(Entries from a data collection)
-*-
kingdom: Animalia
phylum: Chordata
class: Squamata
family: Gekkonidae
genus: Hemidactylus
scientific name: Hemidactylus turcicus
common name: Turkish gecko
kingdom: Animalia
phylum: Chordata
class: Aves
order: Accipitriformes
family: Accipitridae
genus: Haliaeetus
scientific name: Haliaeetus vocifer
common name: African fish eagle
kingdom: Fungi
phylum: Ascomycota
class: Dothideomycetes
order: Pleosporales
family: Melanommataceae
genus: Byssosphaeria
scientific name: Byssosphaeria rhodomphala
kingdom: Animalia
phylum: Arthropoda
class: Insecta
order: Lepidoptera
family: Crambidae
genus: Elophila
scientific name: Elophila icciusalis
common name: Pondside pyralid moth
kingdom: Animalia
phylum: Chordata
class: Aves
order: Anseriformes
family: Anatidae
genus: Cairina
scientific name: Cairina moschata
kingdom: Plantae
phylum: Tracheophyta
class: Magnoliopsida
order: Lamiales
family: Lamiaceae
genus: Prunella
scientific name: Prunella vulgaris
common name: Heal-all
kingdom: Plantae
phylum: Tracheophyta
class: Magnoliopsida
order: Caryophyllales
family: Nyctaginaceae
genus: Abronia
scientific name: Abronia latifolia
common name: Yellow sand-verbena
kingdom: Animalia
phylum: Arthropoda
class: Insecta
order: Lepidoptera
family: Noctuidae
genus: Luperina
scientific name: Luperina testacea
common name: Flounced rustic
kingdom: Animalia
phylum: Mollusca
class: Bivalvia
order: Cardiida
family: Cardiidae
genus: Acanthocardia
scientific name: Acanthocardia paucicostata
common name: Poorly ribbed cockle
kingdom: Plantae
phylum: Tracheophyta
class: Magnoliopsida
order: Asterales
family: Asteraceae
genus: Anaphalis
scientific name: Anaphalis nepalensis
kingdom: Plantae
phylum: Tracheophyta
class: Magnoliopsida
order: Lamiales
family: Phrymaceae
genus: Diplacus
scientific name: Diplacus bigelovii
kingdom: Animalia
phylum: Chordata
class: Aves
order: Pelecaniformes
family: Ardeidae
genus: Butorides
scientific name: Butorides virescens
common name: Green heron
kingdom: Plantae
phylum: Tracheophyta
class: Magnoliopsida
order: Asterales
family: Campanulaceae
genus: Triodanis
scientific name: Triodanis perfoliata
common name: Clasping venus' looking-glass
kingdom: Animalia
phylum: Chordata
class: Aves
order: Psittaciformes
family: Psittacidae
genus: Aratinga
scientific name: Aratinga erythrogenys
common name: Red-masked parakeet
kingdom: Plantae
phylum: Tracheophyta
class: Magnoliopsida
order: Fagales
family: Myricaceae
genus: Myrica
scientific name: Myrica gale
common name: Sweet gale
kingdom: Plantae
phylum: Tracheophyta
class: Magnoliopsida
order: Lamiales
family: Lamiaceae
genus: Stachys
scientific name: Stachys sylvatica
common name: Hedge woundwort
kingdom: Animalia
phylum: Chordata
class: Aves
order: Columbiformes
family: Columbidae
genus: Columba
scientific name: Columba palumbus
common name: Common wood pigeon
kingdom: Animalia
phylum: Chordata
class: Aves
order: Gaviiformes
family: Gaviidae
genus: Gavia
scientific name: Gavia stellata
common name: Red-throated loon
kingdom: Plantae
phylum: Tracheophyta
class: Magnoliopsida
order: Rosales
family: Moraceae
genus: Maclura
-*-
> _Aim of the exercise_: Write out every line of the entries above, with each word and spelling unchanged.

> _Result for this exercise_:
kingdom: Animalia
phylum: Chordata
class: Squamata
family: Gekkonidae
genus: Hemidactylus
scientific name: Hemidactylus turcicus
common name: Turkish gecko
kingdom: Animalia
phylum: Chordata
class: Aves
order: Accipitriformes
family: Accipitridae
genus: Haliaeetus
scientific name: Haliaeetus vocifer
common name: African fish eagle
kingdom: Fungi
phylum: Ascomycota
class: Dothideomycetes
order: Pleosporales
family: Melanommataceae
genus: Byssosphaeria
scientific name: Byssosphaeria rhodomphala
kingdom: Animalia
phylum: Arthropoda
class: Insecta
order: Lepidoptera
family: Crambidae
genus: Elophila
scientific name: Elophila icciusalis
common name: Pondside pyralid moth
kingdom: Animalia
phylum: Chordata
class: Aves
order: Anseriformes
family: Anatidae
genus: Cairina
scientific name: Cairina moschata
kingdom: Plantae
phylum: Tracheophyta
class: Magnoliopsida
order: Lamiales
family: Lamiaceae
genus: Prunella
scientific name: Prunella vulgaris
common name: Heal-all
kingdom: Plantae
phylum: Tracheophyta
class: Magnoliopsida
order: Caryophyllales
family: Nyctaginaceae
genus: Abronia
scientific name: Abronia latifolia
common name: Yellow sand-verbena
kingdom: Animalia
phylum: Arthropoda
class: Insecta
order: Lepidoptera
family: Noctuidae
genus: Luperina
scientific name: Luperina testacea
common name: Flounced rustic
kingdom: Animalia
phylum: Mollusca
class: Bivalvia
order: Cardiida
family: Cardiidae
genus: Acanthocardia
scientific name: Acanthocardia paucicostata
common name: Poorly ribbed cockle
kingdom: Plantae
phylum: Tracheophyta
class: Magnoliopsida
order: Asterales
family: Asteraceae
genus: Anaphalis
scientific name: Anaphalis nepalensis
kingdom: Plantae
phylum: Tracheophyta
class: Magnoliopsida
order: Lamiales
family: Phrymaceae
genus: Diplacus
scientific name: Diplacus bigelovii
kingdom: Animalia
phylum: Chordata
class: Aves
order: Pelecaniformes
family: Ardeidae
genus: Butorides
scientific name: Butorides virescens
common name: Green heron
kingdom: Plantae
phylum: Tracheophyta
class: Magnoliopsida
order: Asterales
family: Campanulaceae
genus: Triodanis
scientific name: Triodanis perfoliata
common name: Clasping venus' looking-glass
kingdom: Animalia
phylum: Chordata
class: Aves
order: Psittaciformes
family: Psittacidae
genus: Aratinga
scientific name: Aratinga erythrogenys
common name: Red-masked parakeet
kingdom: Plantae
phylum: Tracheophyta
class: Magnoliopsida
order: Fagales
family: Myricaceae
genus: Myrica
scientific name: Myrica gale
common name: Sweet gale
kingdom: Plantae
phylum: Tracheophyta
class: Magnoliopsida
order: Lamiales
family: Lamiaceae
genus: Stachys
scientific name: Stachys sylvatica
common name: Hedge woundwort
kingdom: Animalia
phylum: Chordata
class: Aves
order: Columbiformes
family: Columbidae
genus: Columba
scientific name: Columba palumbus
common name: Common wood pigeon
kingdom: Animalia
phylum: Chordata
class: Aves
order: Gaviiformes
family: Gaviidae
genus: Gavia
scientific name: Gavia stellata
common name: Red-throated loon
kingdom: Plantae
phylum: Tracheophyta
class: Magnoliopsida
order: Rosales
family: Moraceae
genus: Maclura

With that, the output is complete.